Jesus H Christ. What about people who eat more or less normally and are fat? What about people who eat more or less normally and are slim? Do they not exist, then?
So I flicked through this piece of shit getting more and more irritated, and what’s that grumbling, echoing noise in the back of my ribcage? Yes, it’s my wild Child, shitting herself, frankly, at the very thought of all this deprivation. Not only there is nothing immediately available to eat in the house, I know damn well that if anything goes missing my mum will be onto it like a shot. How did I silence my Wild Child? Three small handfuls of “Lighter Choice” reduced-everything bran flakes, straight from the box. Then I went to bed, feeling even more disgusted with myself after the WW indoctrination and my instant rebellion. I guess it’s still not for me. In a way, I’m glad. I absolutely do not want to live either like my mum, in a world of willpower, no-fun chemical food and daily gym visits. It takes up all her time, and frankly I’d rather be fat than need to exercise that much self control.
So anyway, now for the relevant bit.

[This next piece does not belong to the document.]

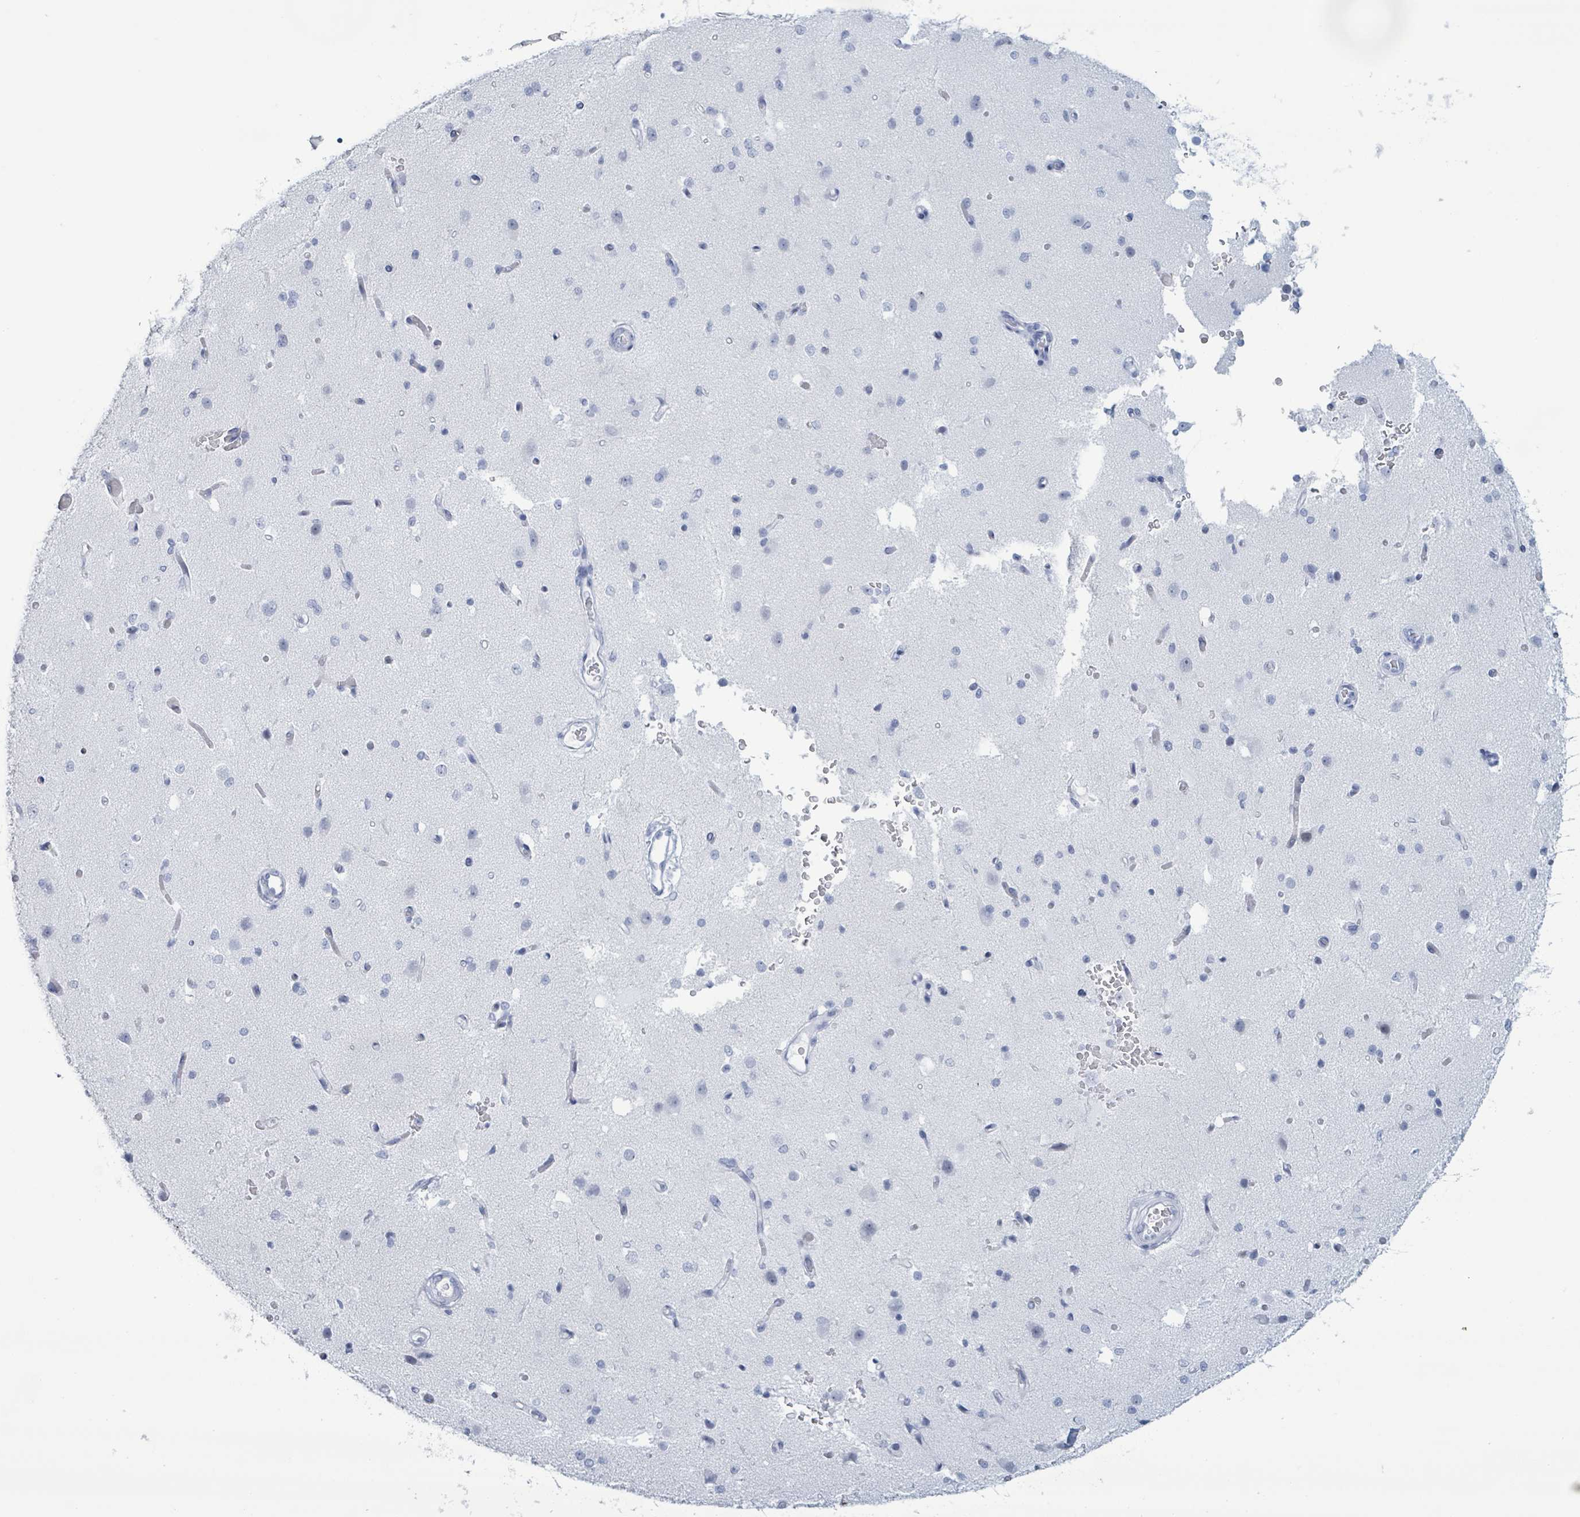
{"staining": {"intensity": "negative", "quantity": "none", "location": "none"}, "tissue": "cerebral cortex", "cell_type": "Endothelial cells", "image_type": "normal", "snomed": [{"axis": "morphology", "description": "Normal tissue, NOS"}, {"axis": "morphology", "description": "Inflammation, NOS"}, {"axis": "topography", "description": "Cerebral cortex"}], "caption": "A photomicrograph of cerebral cortex stained for a protein shows no brown staining in endothelial cells. (DAB IHC with hematoxylin counter stain).", "gene": "KRT8", "patient": {"sex": "male", "age": 6}}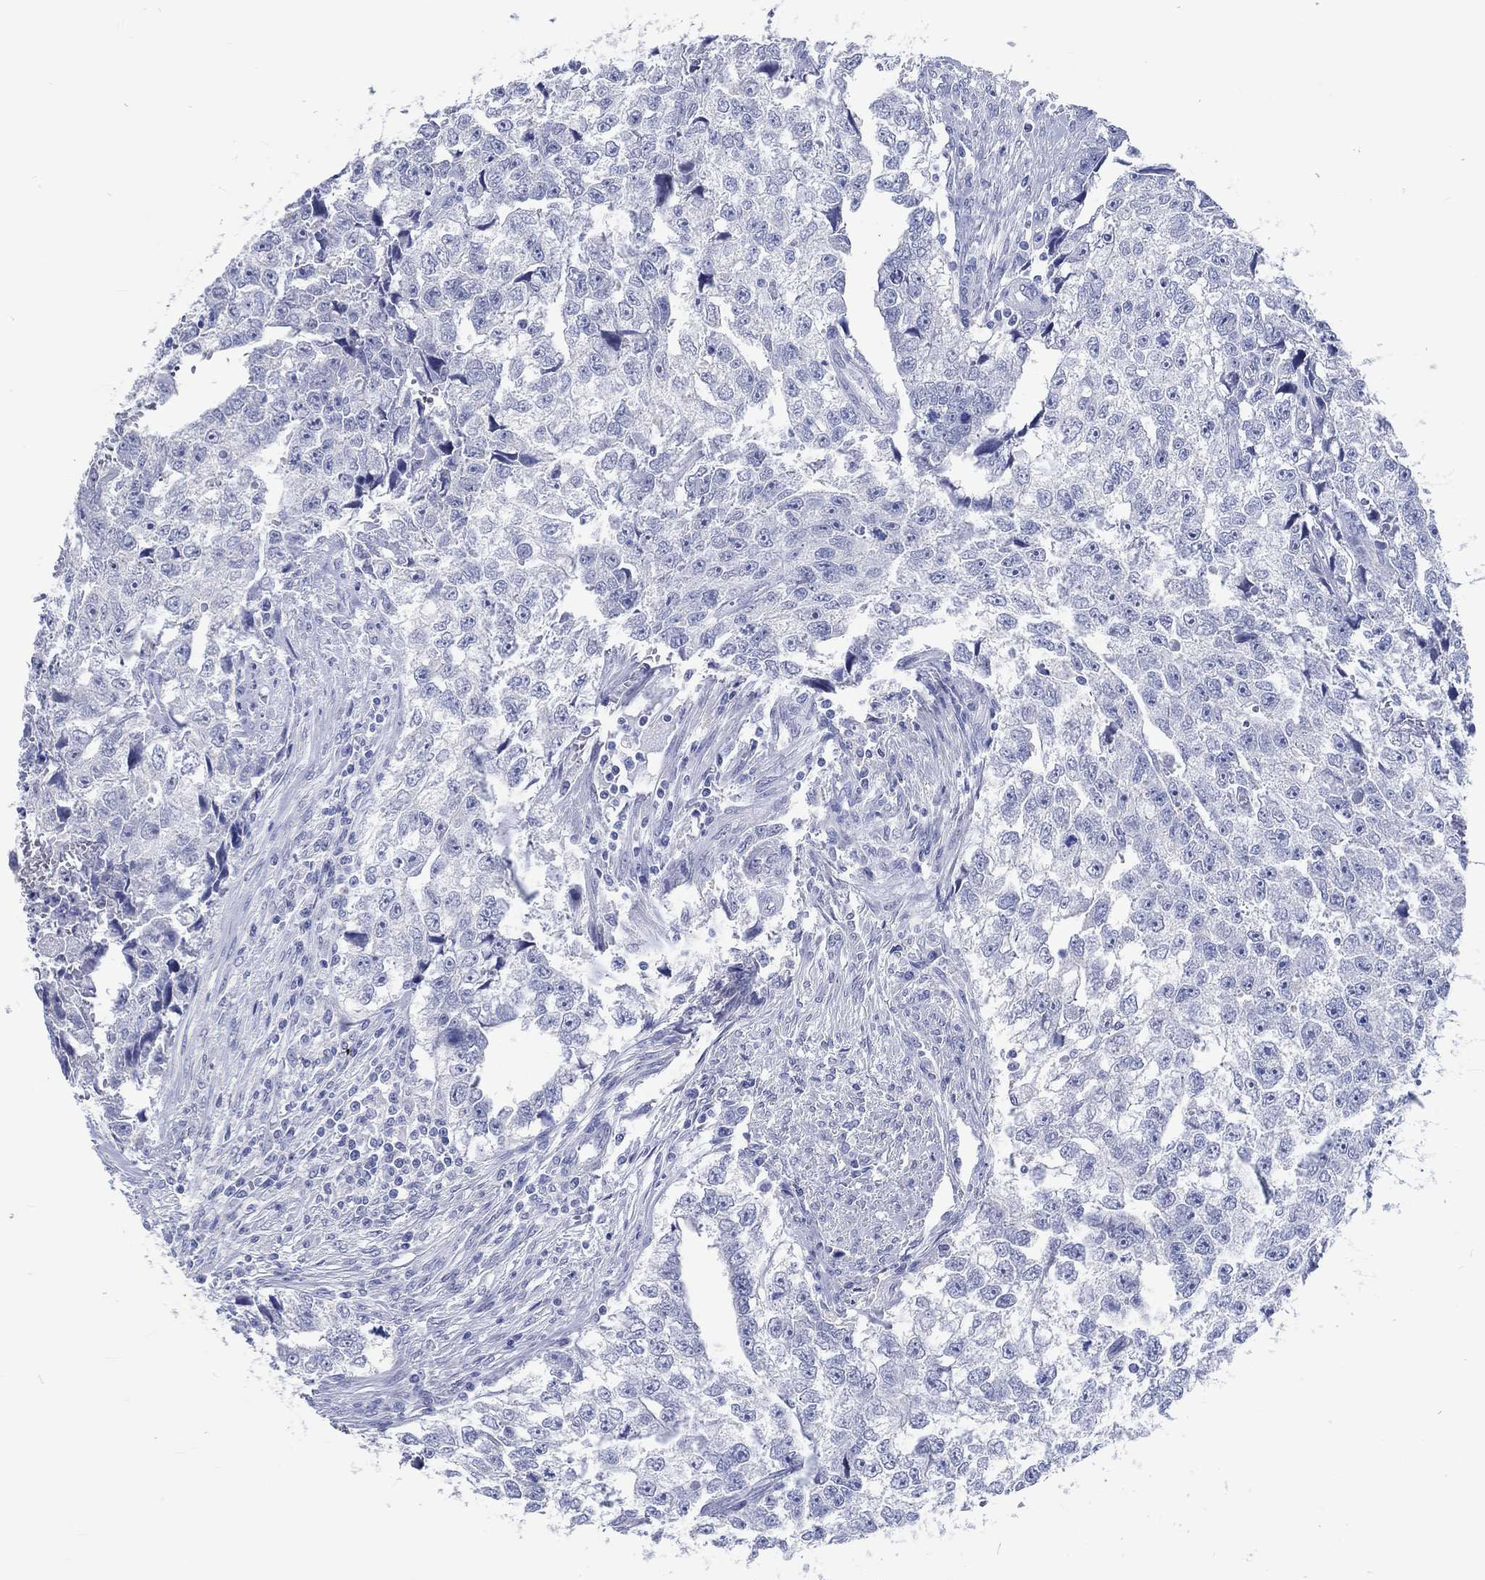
{"staining": {"intensity": "negative", "quantity": "none", "location": "none"}, "tissue": "testis cancer", "cell_type": "Tumor cells", "image_type": "cancer", "snomed": [{"axis": "morphology", "description": "Carcinoma, Embryonal, NOS"}, {"axis": "morphology", "description": "Teratoma, malignant, NOS"}, {"axis": "topography", "description": "Testis"}], "caption": "Tumor cells are negative for brown protein staining in testis teratoma (malignant).", "gene": "C4orf47", "patient": {"sex": "male", "age": 44}}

Now that I’ve got my college course out of the way, I think I might start up on this goal again. I’ve done some reading on the train on the way home and I’m quite fired up. I think I need to go about it in a more systematic way – I get so excited reading it that I skip the actual wins, do the exercises in my head, and leap on to the next part. But I’m starting work with a new coach on Tuesday, and I think I might make this 4DW one of my goals with her. If I’m paying someone to be accountable to, I might actually do them.
I’ll shut up now. Time for this week’s freshly downloaded Lost, then bed.